Surgeons in Cambridgeshire save nine lives with new machine at university hospital
Cambridge surgeons saved nine lives in six months using livers that, until now, would have been considered unsuitable for transplant.
The figures coincide with national Organ Donation Week, which runs from Monday, September 3 to Sunday, September 9 to encourage people to think about becoming a donor.
The operations were carried out at Cambridge University Hospitals NHS Foundation Trust, which is the first in the country to routinely perfuse livers using a specialist new machine.
The programme, developed by Professor Chris Watson and consultant Mr Andy Butler, allows surgeons to keep alive donated livers that might be rejected after visual inspection, for up to 24 hours and thoroughly tested.

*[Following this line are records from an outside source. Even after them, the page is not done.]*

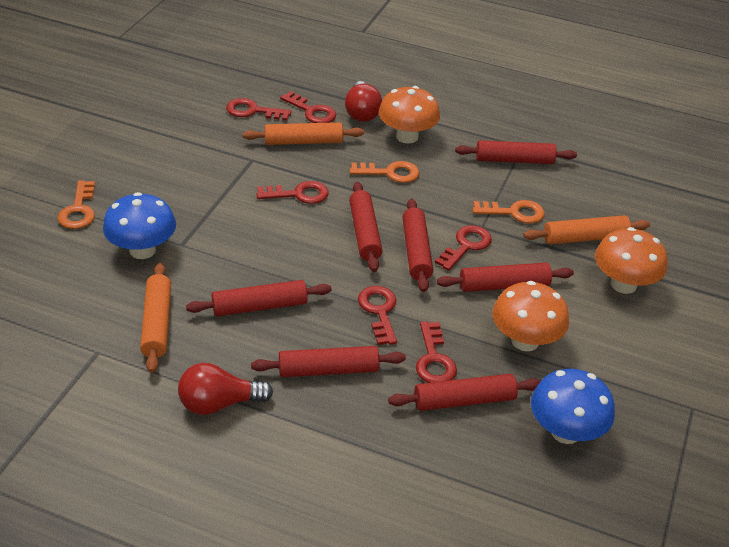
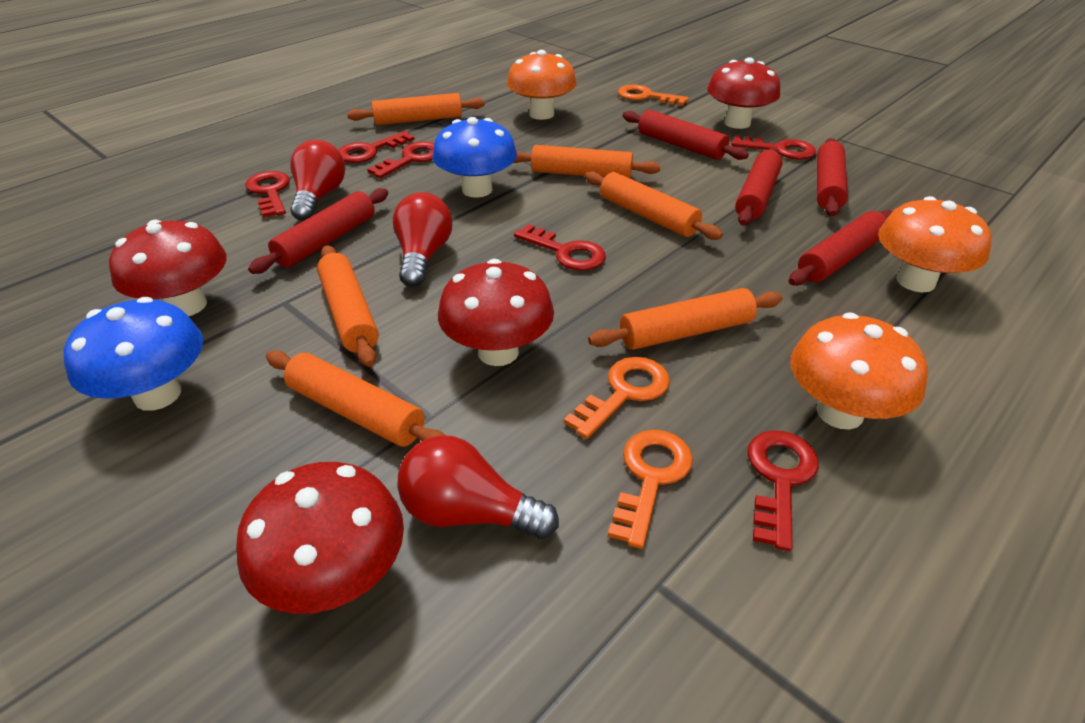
orange rolling pin: 3 -> 6
red light bulb: 2 -> 3
red mushroom: 0 -> 4
red rolling pin: 7 -> 5

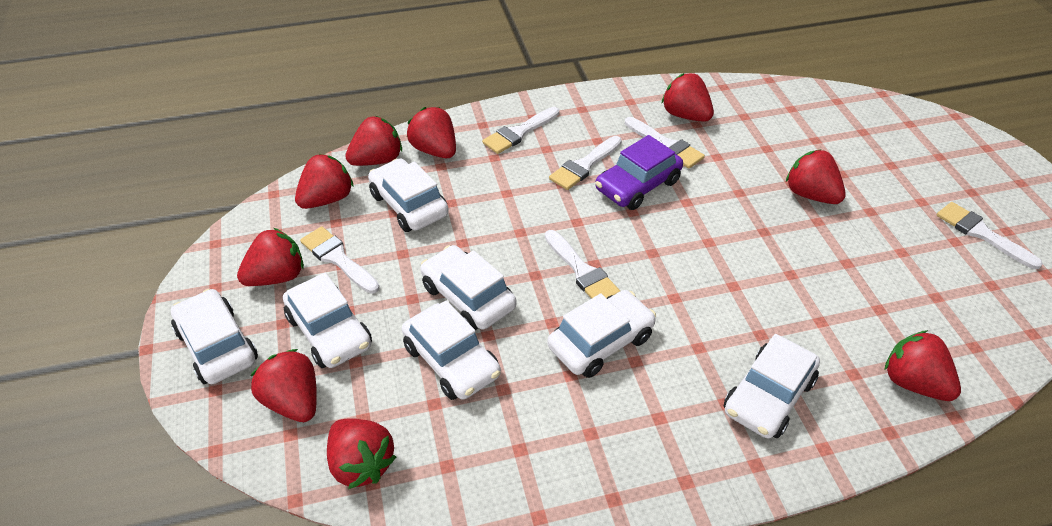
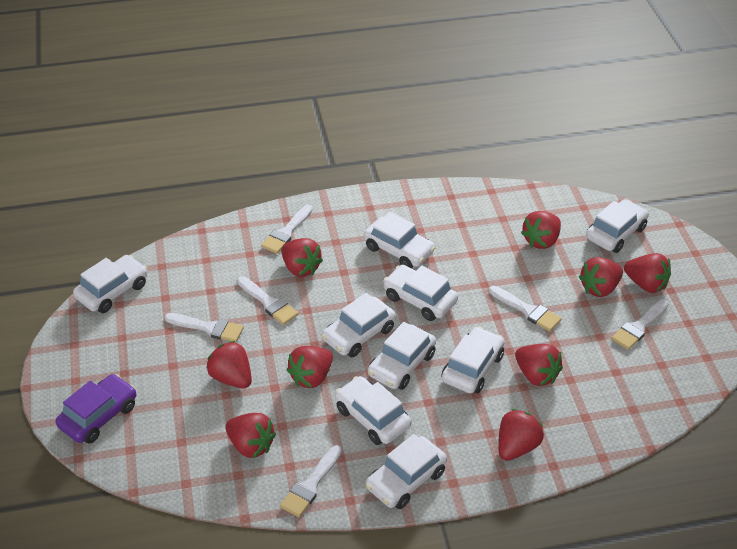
white car: 7 -> 9

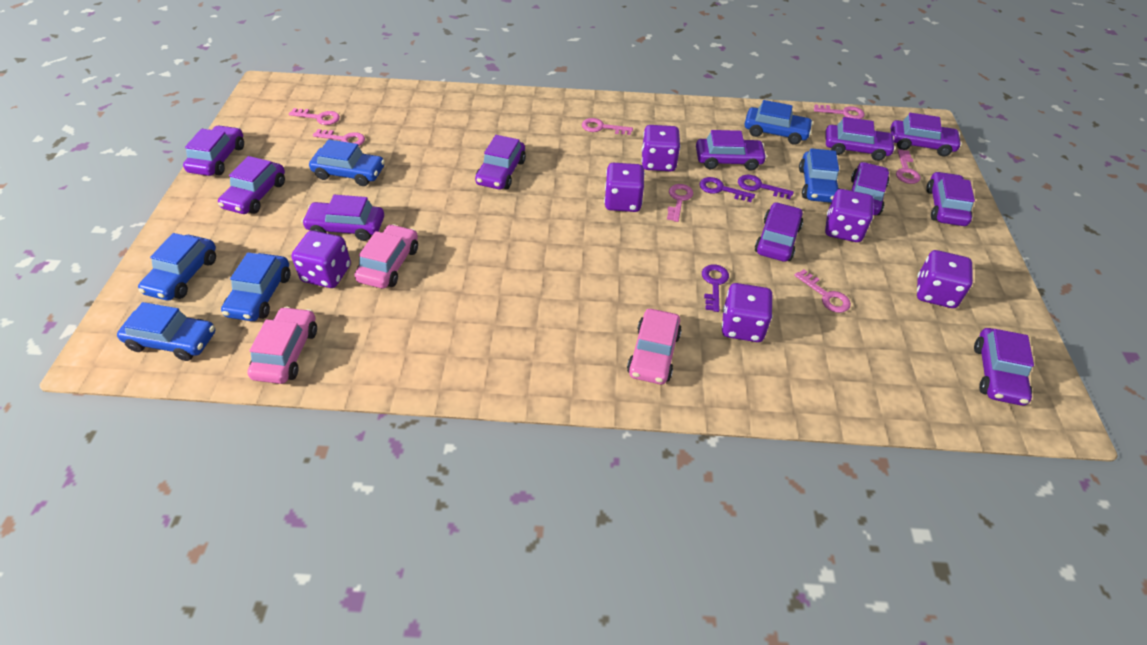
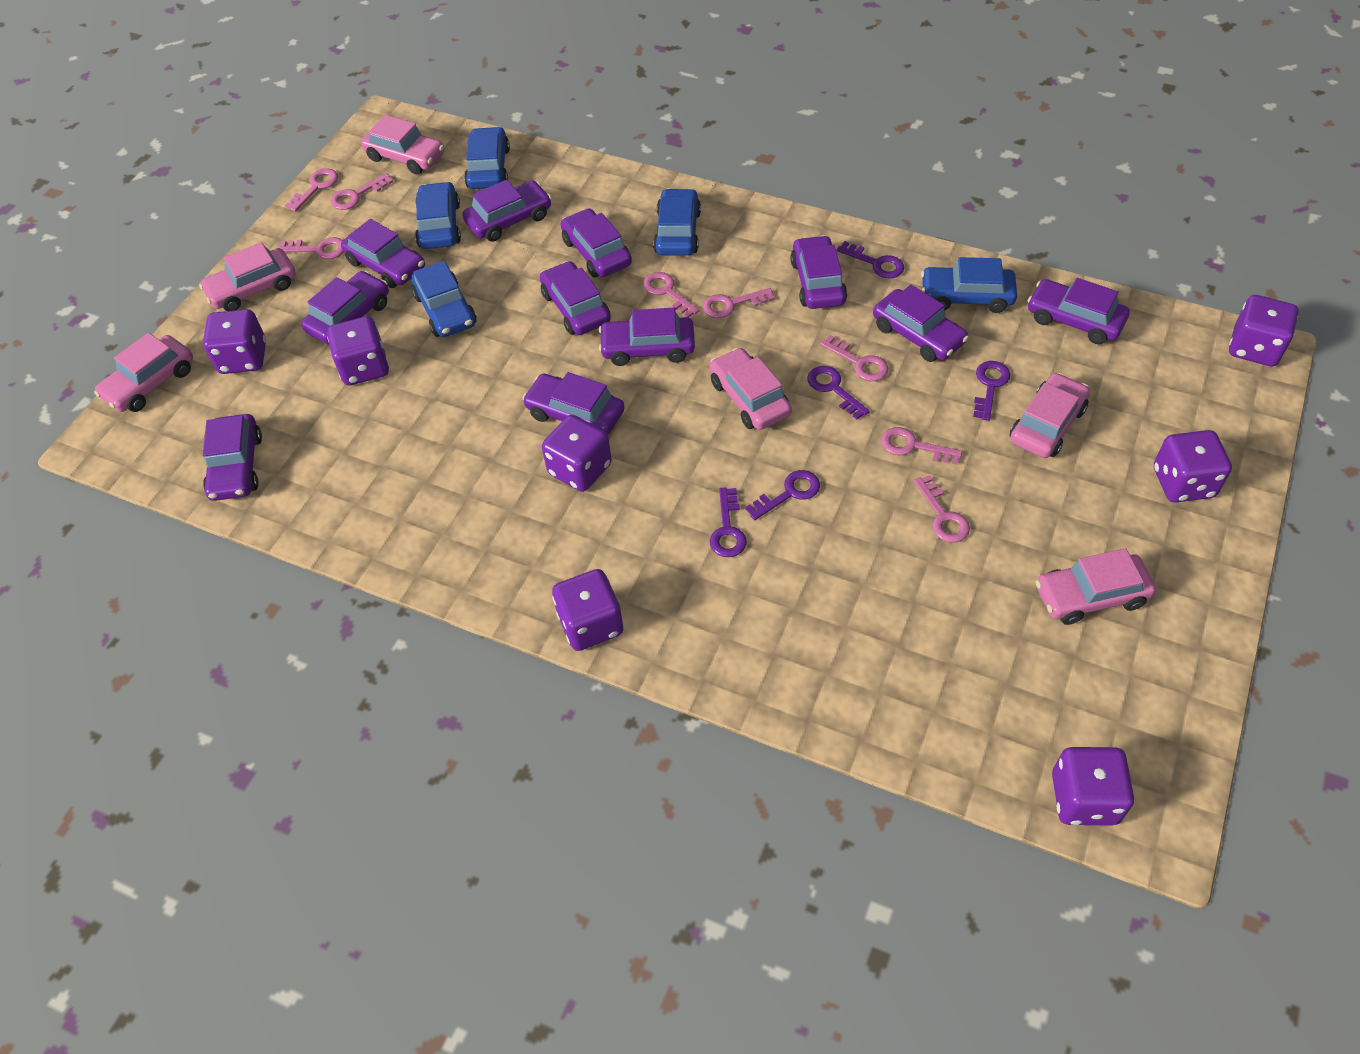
blue car: 6 -> 5
pink car: 3 -> 6
pink key: 7 -> 8
purple dice: 6 -> 7
purple key: 3 -> 5

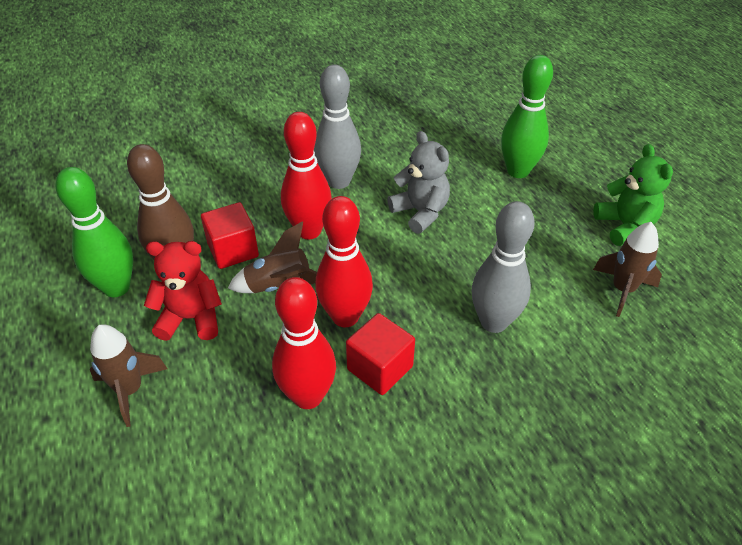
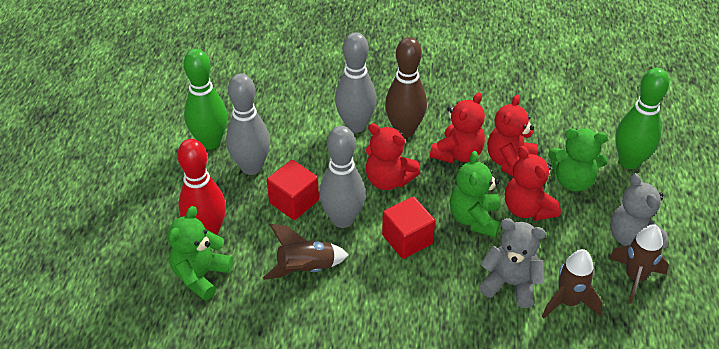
green teddy bear: 1 -> 3
grey bowling pin: 2 -> 3
grey teddy bear: 1 -> 2
red bowling pin: 3 -> 1
red teddy bear: 1 -> 4

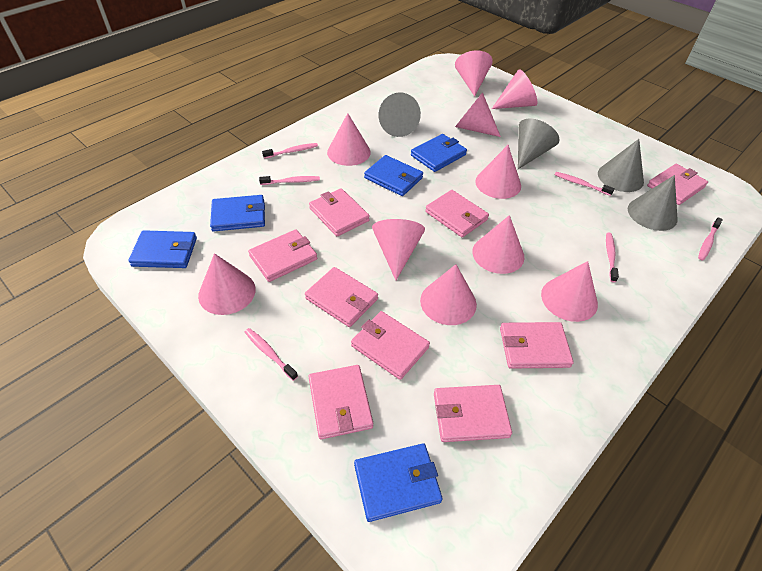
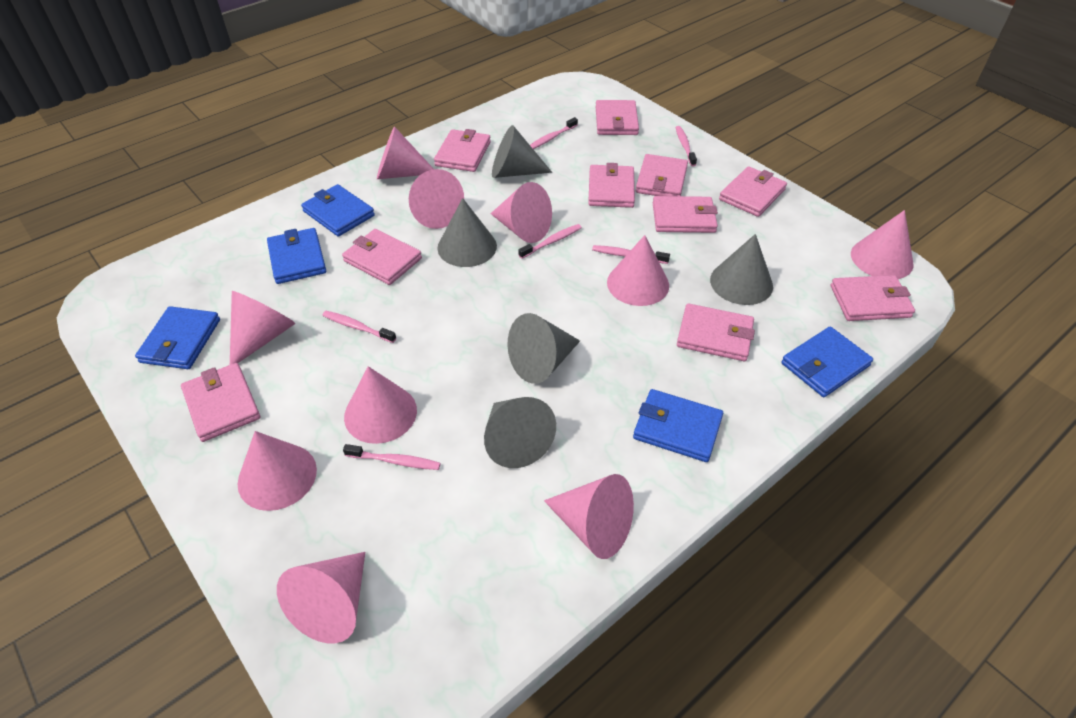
grey cone: 4 -> 5
pink wallet: 9 -> 10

The patients to benefit, mainly men aged between 29 and 69 from as far afield as Southampton and Nottingham, are all said to be doing well after their surgery, which in each case took between six and eight hours.
They were treated by a team of surgeons backed by registrars and anaesthetists, specialist nurses who work with donors’ families and transplant coordinators who set everything up.
Professor Chris Watson said he was delighted with progress being made with the machine, which was unveiled on May 2, to mark the 50th anniversary of Europe’s first liver transplant by the famous Addenbrooke’s professor, Sir Roy Calne.
Prof Watson, whose machine pumps a blood-based solution of oxygen and nutrients to keep livers healthy, said: “Put simply, it has helped us save an additional nine livers and nine lives in February. Three livers were still regarded as unsuitable after testing and rejected.
“Organ Donation Week seems an appropriate time to share our success, since it highlights that we are doing all in our power to make the best possible use of every liver that is generously donated.”
According to NHS Blood and Transplant three people every day die in need of an organ transplant. Becoming an organ donor only takes a few minutes by registering online.